I was never a great cheerleader for the monument. But when it was created in August 2016, I decided the best course of action was to make sure the monument was a success for the people who live here. The monument has created new demands and business opportunities in Millinocket, Medway and other communities near the monument. Properties that have been listed for years are starting to sell. Entrepreneurs are planning new businesses to serve the new visitors to our region. We’re talking increased property values and more jobs.
The monument has had promising early success during its first year. Roughly 3,600 vehicles have entered the monument on its loop road, while another 2,200 have come through other entrances so far this year, according to the park service. That’s nine times more visitors than the monument saw before its designation, when annual traffic on the loop road never topped 600 vehicles. Last winter, the monument saw 10,000 to 15,000 snowmobilers, according to Katahdin Woods and Waters Superintendent Tim Hudson, as well as 500 skiers. Those visitors spent 150 overnight trips in the monument’s two winter huts.
But that promising start is jeopardized by a needless uncertainty that has hung over the monument since President Donald Trump was elected. One of his first acts in office was to order a review of 27 monuments, including Katahdin Woods and Waters, to determine whether they’d stay open at all. I’m certain that until that uncertainty is lifted, our region will see further economic opportunity postponed.
Supporters of the monument breathed a sigh of relief in August when Interior Secretary Ryan Zinke made clear that Trump wouldn’t close the monument. But there are still huge questions left unanswered, thanks to a suggestion by Zinke that “active timber management” may be in store for the monument in the future. That suggestion came with no detail and, so far, no one has been able to get answers from the administration about what, exactly, it’s planning.
The optimism surrounding the monument is predicated on those 87,500 acres remaining open to the public as a place to appreciate the rustic, ragged beauty of northern Maine. The entrepreneurs planning to open businesses and the families looking to buy property are doing so because of the economic and recreational promise that come with a national monument.
Those entrepreneurs and business owners may think twice about investing in our region if they believe the monument may be turned over to private logging interests.
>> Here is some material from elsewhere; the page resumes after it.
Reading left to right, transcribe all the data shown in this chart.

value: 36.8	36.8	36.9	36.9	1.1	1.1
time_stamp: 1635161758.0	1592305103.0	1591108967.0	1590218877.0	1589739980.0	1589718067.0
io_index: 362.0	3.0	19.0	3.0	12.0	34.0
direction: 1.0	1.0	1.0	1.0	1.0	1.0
The people of this region have been hard hit by forces beyond their control. People who worked in the paper mills didn’t ask to be laid off or to have the mill close down. Families who made the difficult decision to uproot their homes and move south did not ask for job opportunities to disappear. They deserve to know what the future holds for their communities.
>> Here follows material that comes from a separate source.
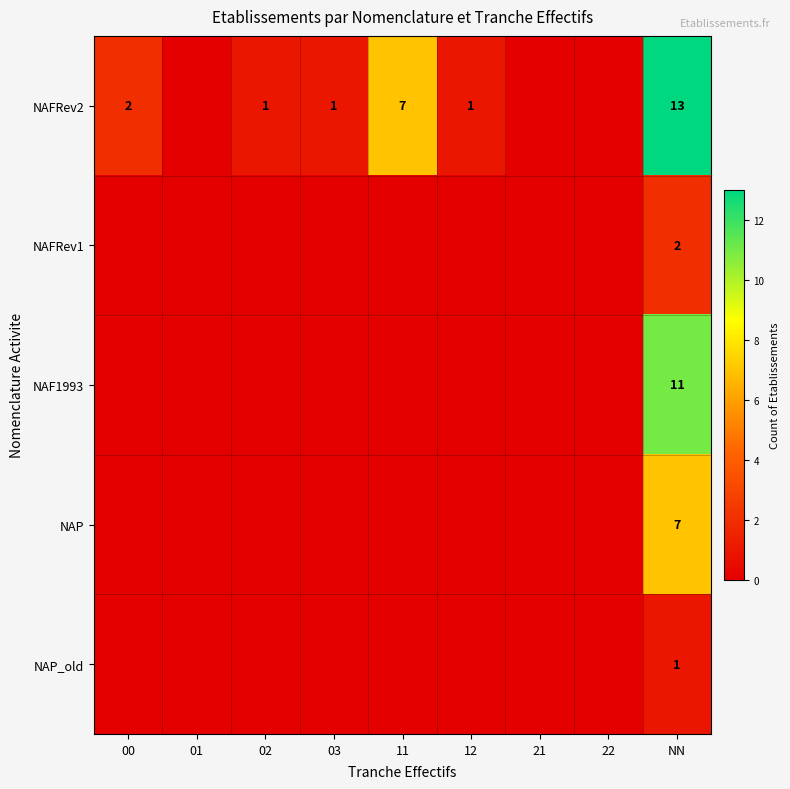

What is the difference between the NAFRev2 values at NN and 11?

6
We all remember the controversy surrounding the process of making this land a monument. But we now know that the monument is not going anywhere. So the time for uncertainty is over. It’s time to build roads and campsites and put up signs. By now we shouldn’t be worrying about how the U.S. government will operate the monument, we should be planning how to use this huge asset in our region to spur economic growth for communities that desperately need it.
Our community needs stability and support, jobs and growth. It’s time for Trump and Zinke to shoot straight with the Maine people. We deserve to know what their plans are for this public land, and how those plans will benefit future generations of Mainers.
Jim Dill represents District 5 in the Maine Senate.